The $550,000 settlement agreement between the District and Banneker Ventures prevents the city from reclaiming millions in previous payments and makes it impossible for the District to sue the company if investigators determine the contract was obtained through fraud.
The July 1 settlement reached by D.C. Attorney General Peter Nickles and Omar Karim, a longtime friend of Mayor Adrian Fenty, ended a Banneker claim that the city owed the company $2.3 million on the parks and recreation contract. The D.C. Council expects to receive an independent investigator's conclusions on the contract next week.
Late last year, the council canceled the Banneker contract after it determined the Fenty administration had circumvented a law requiring the council to vote on contracts exceeding $1 million.
On Wednesday, D.C. Council members Mary Cheh, Harry Thomas and Phil Mendelson sent a letter to Chief Financial Officer Natwar Gandhi requesting that he not issue payments on the settlement because it's still under investigation by the council.
"It's extraordinarily irregular and questionable to settle this without first settling all of the issues against Banneker and on top of that determining first whether Banneker should be paying us," Cheh said.
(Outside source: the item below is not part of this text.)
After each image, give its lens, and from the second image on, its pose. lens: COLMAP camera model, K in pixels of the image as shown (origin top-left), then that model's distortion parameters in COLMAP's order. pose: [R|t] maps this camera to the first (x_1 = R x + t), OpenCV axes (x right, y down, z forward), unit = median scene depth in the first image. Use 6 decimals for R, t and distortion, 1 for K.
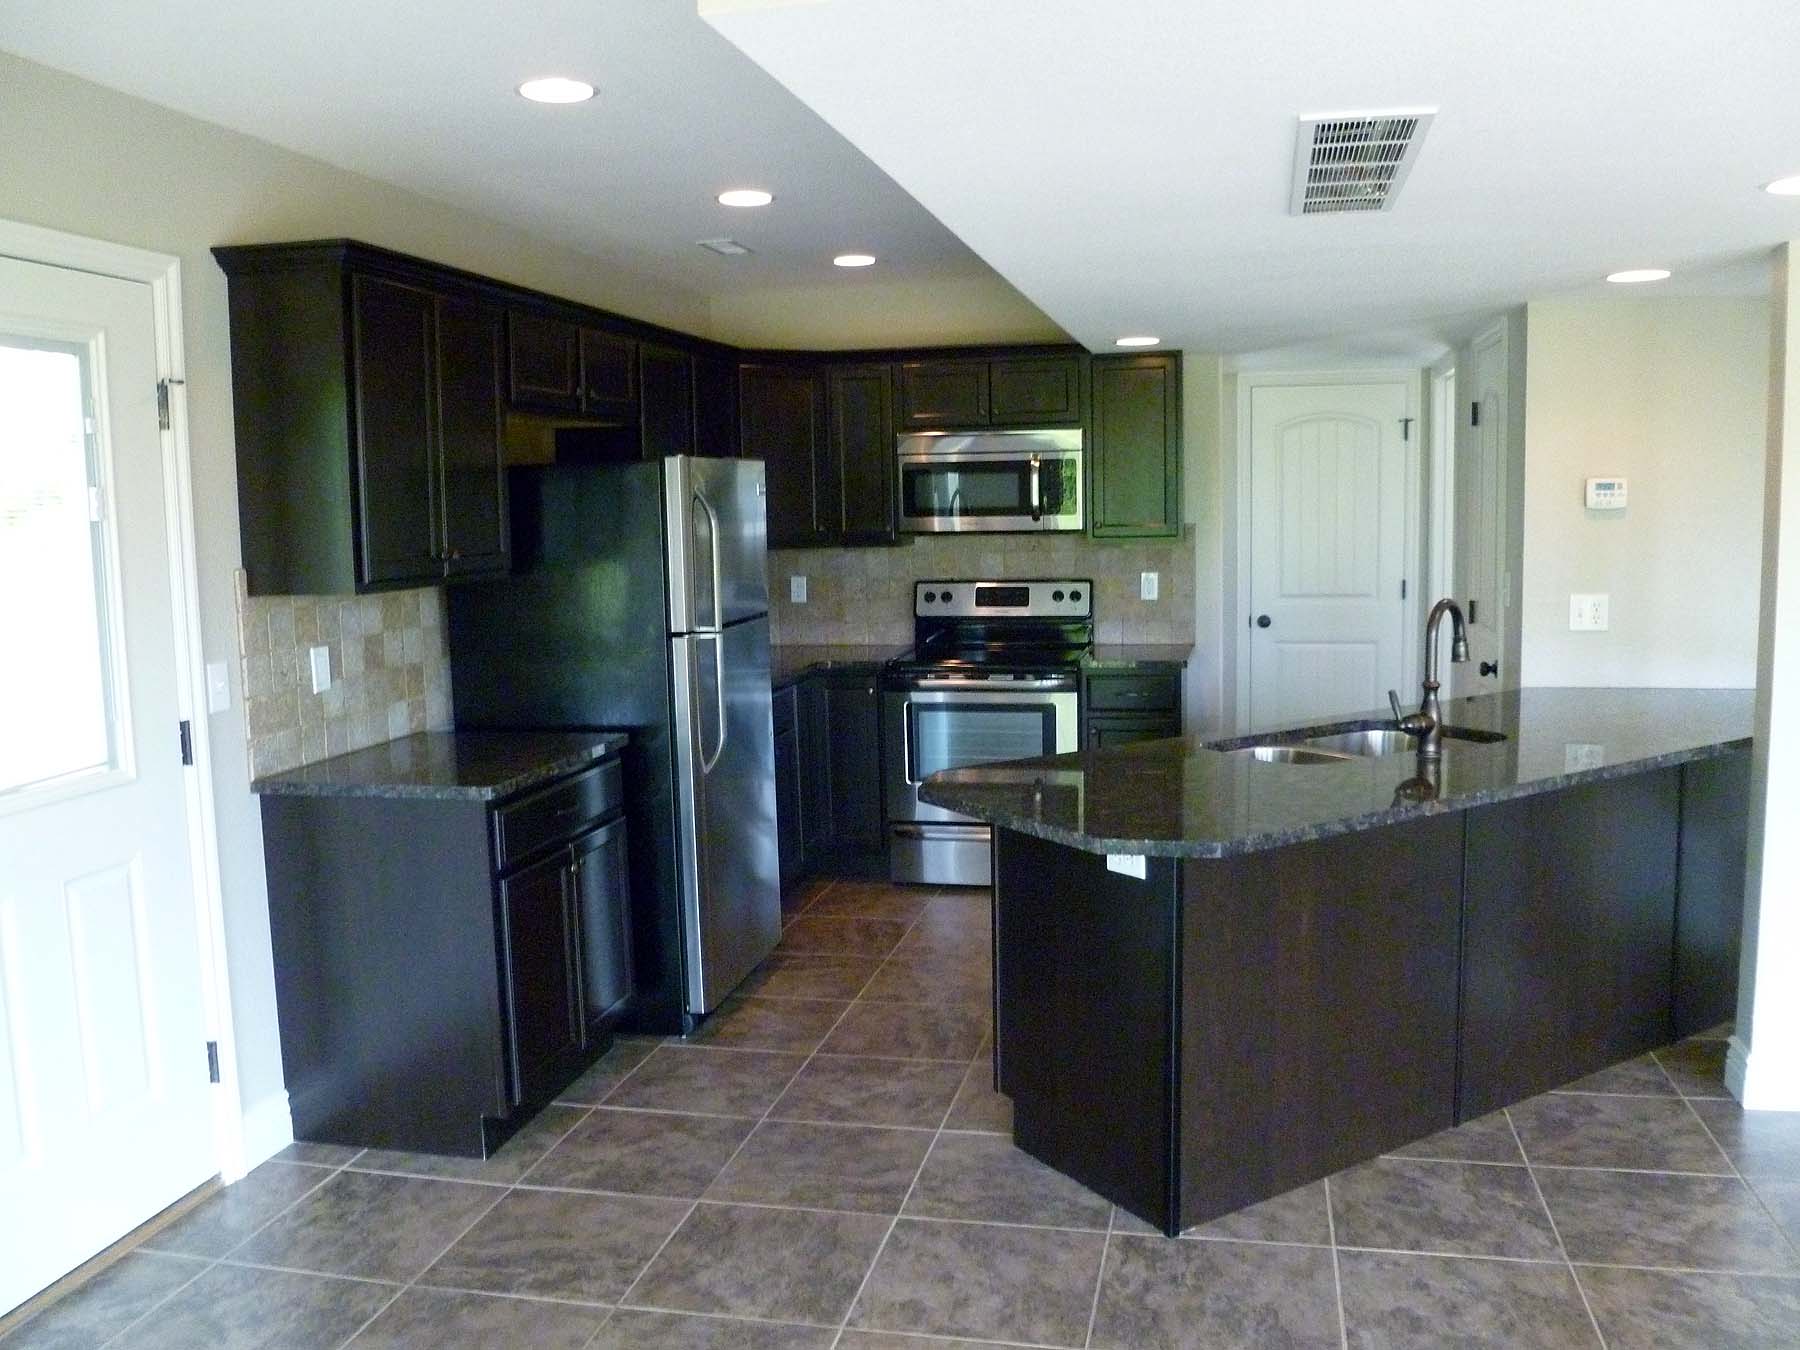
lens RADIAL K [[1498.6, 0, 900.0], [0, 1498.6, 675.0], [0, 0, 1]] dist [-0.067326, 0.004584]
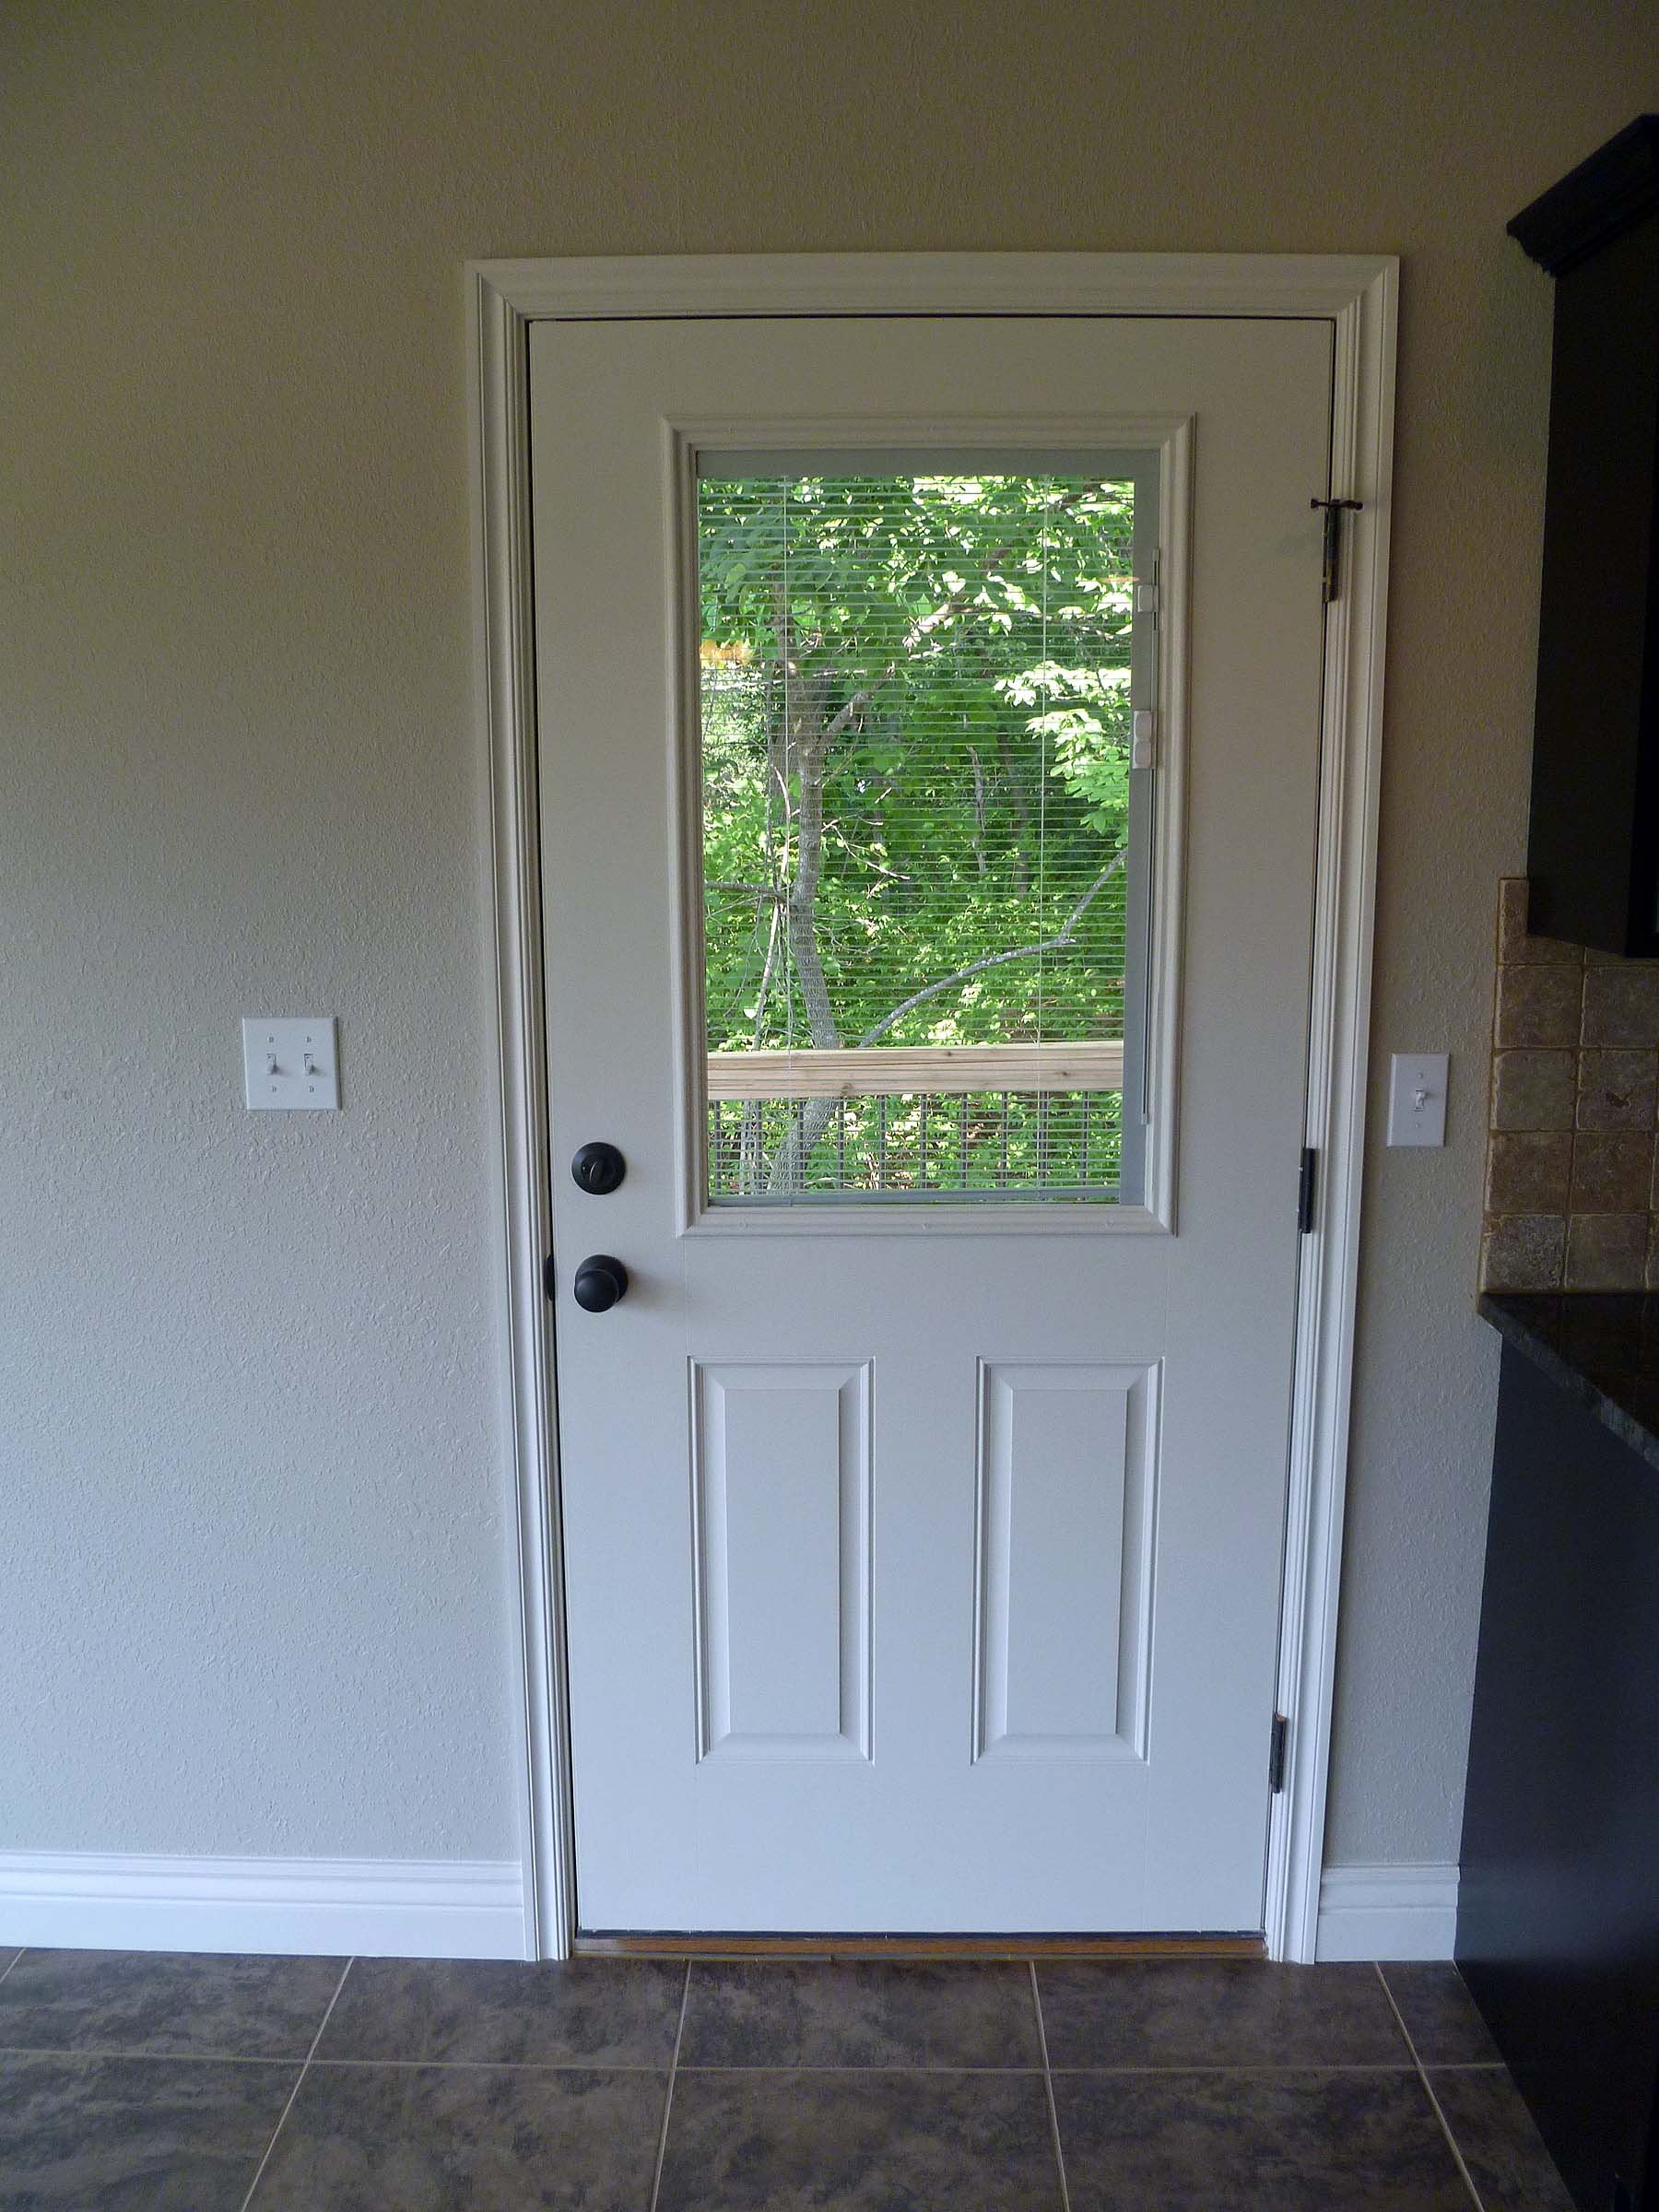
lens RADIAL K [[1841.7, 0, 829.5], [0, 1841.7, 1106.0], [0, 0, 1]] dist [-0.067326, 0.004584]
pose [[0.213717, 0.189462, -0.958347, 0.114750], [-0.121320, 0.978566, 0.166404, -0.072768], [0.969333, 0.080704, 0.232121, 0.653465]]
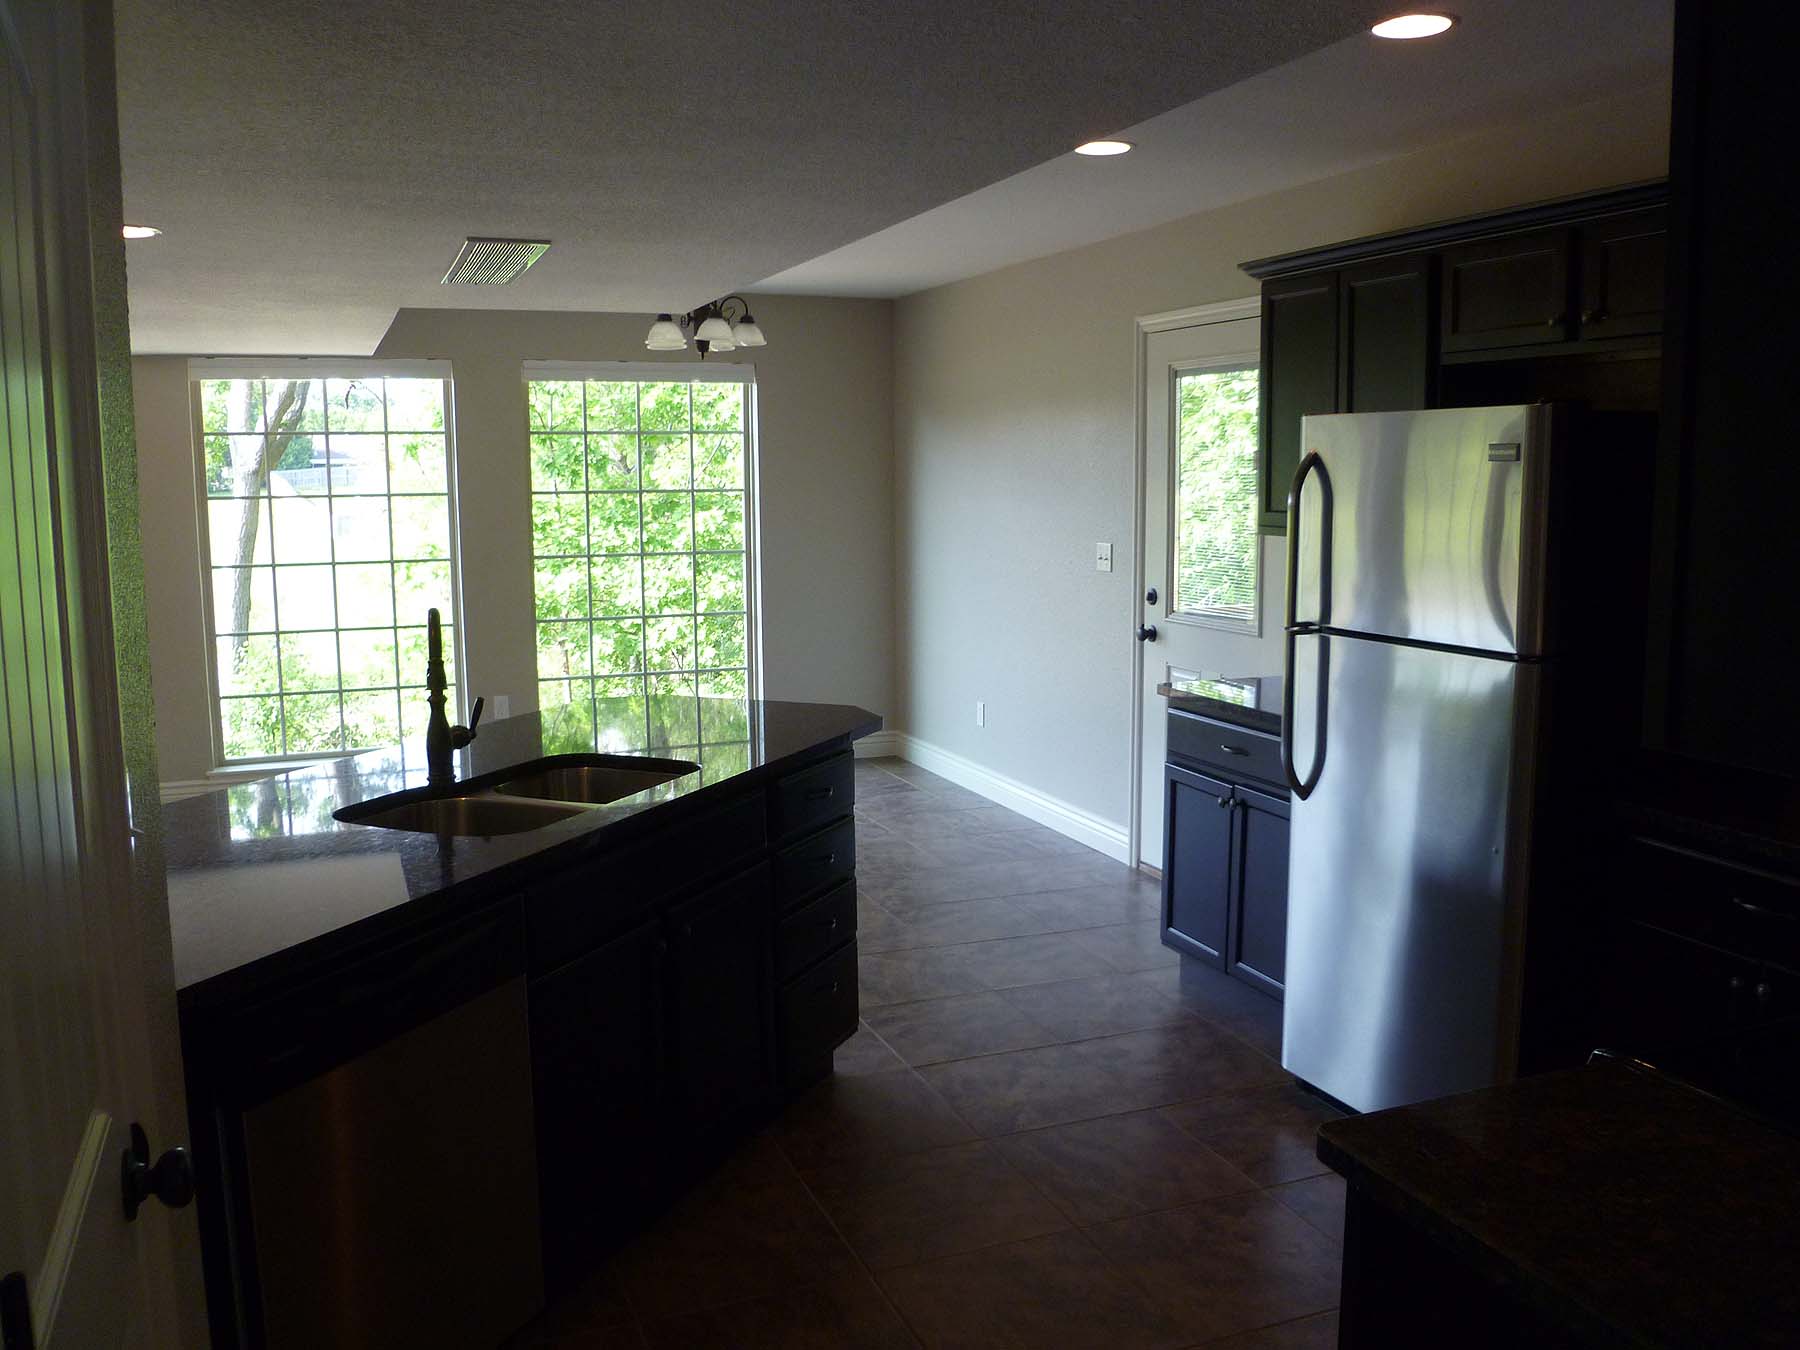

The settlement requires Banneker to pay its subcontractors a total of about $285,000, allowing the company to keep $265,000 on top of the $2.5 million it already received in a controversial Christmas Eve payment.
Nickles responded to the council members' threats to cancel the payments, saying "I don't think that would be lawful." He added, "it might lead to a test in the courts and they would have a whole bunch of contracts tied up in litigation."
A. Scott Bolden, who represents Karim, echoed Nickles.
"A deal is a deal," Bolden said. "Any effort to thwart these agreements that make sense and allow projects to move forward is extremely shortsighted and will undoubtedly lead to further litigation."